— DATA FOR REVIEW —
-------

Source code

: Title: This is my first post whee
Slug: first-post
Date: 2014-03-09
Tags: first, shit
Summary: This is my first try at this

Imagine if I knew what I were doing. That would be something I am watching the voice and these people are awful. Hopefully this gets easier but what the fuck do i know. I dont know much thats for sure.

-------

— ASSIGNMENT —
Write out the records above line for line, keeping every character as it stands.

— PROBLEM SOLUTION —
Source code

: Title: This is my first post whee
Slug: first-post
Date: 2014-03-09
Tags: first, shit
Summary: This is my first try at this

Imagine if I knew what I were doing. That would be something I am watching the voice and these people are awful. Hopefully this gets easier but what the fuck do i know. I dont know much thats for sure.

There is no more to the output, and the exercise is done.